The controversy centers on new school textbooks published less than a month before the new school year was to start. Government officials have promoted the new material, saying it aims to provide “decolonial” perspectives, as well as teach honesty, respect, and social justice.
However, critics countered that the books sponsor communism and homosexuality, as well as contain many factual errors, such as the wrong date of birth for Benito Juarez, Mexico’s first Indigenous president.
The criticism also included accusations of age-inappropriate content and political bias, such as the assertion that “hope was the soul of the campaign” that elected López Obrador in 2018, according to Agence France-Presse.
A group of Indigenous parents in the southern state of Chiapas burned some books in protest, while thousands of people in the opposition-governed central state of Aguascalientes demonstrated against what they called “Marxist ideologies” spread by the new texts.
Meanwhile, some conservative groups have taken the matter to Mexico’s Supreme Court, which suspended the distribution of the books in two northern states. At the same time, governors in opposition-run states said they will refuse to distribute the books.
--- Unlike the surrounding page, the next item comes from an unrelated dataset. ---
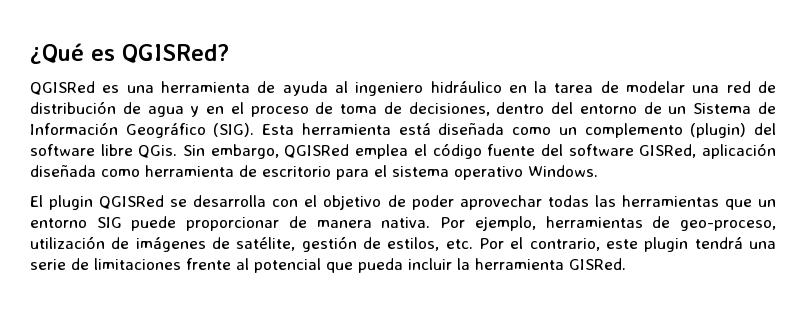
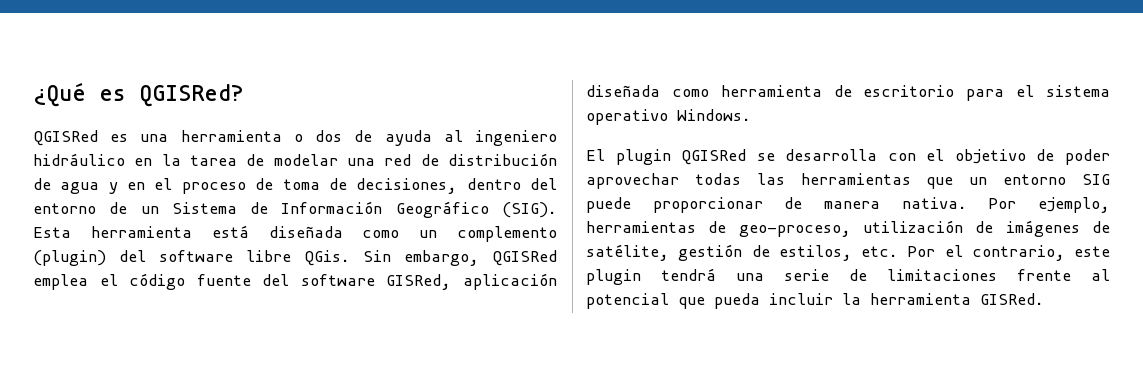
(250, 87) none -> [293,130,343,142] o dos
Despite granting two injunctions, the country’s top court will still have to review the merits of the case.
López Obrador has criticized the burnings as “medieval” and labeled the controversy as “politicking” stirred up by conservative opponents.
The school textbook issue erupted less than a year before Mexicans hold general elections, scheduled for next June.
Analysts said the curriculum controversy has arisen as Mexico continues to grapple with education issues following the pandemic.
The country experienced one of the world’s longest school closures during the coronavirus pandemic and has had no standardized teacher evaluations since a 2019 reform, according to the FT.
Some teachers complained that there has been little training in the new pedagogical approach, cautioning that the situation will force educators to develop their own teaching methods and change their timetables to accommodate projects.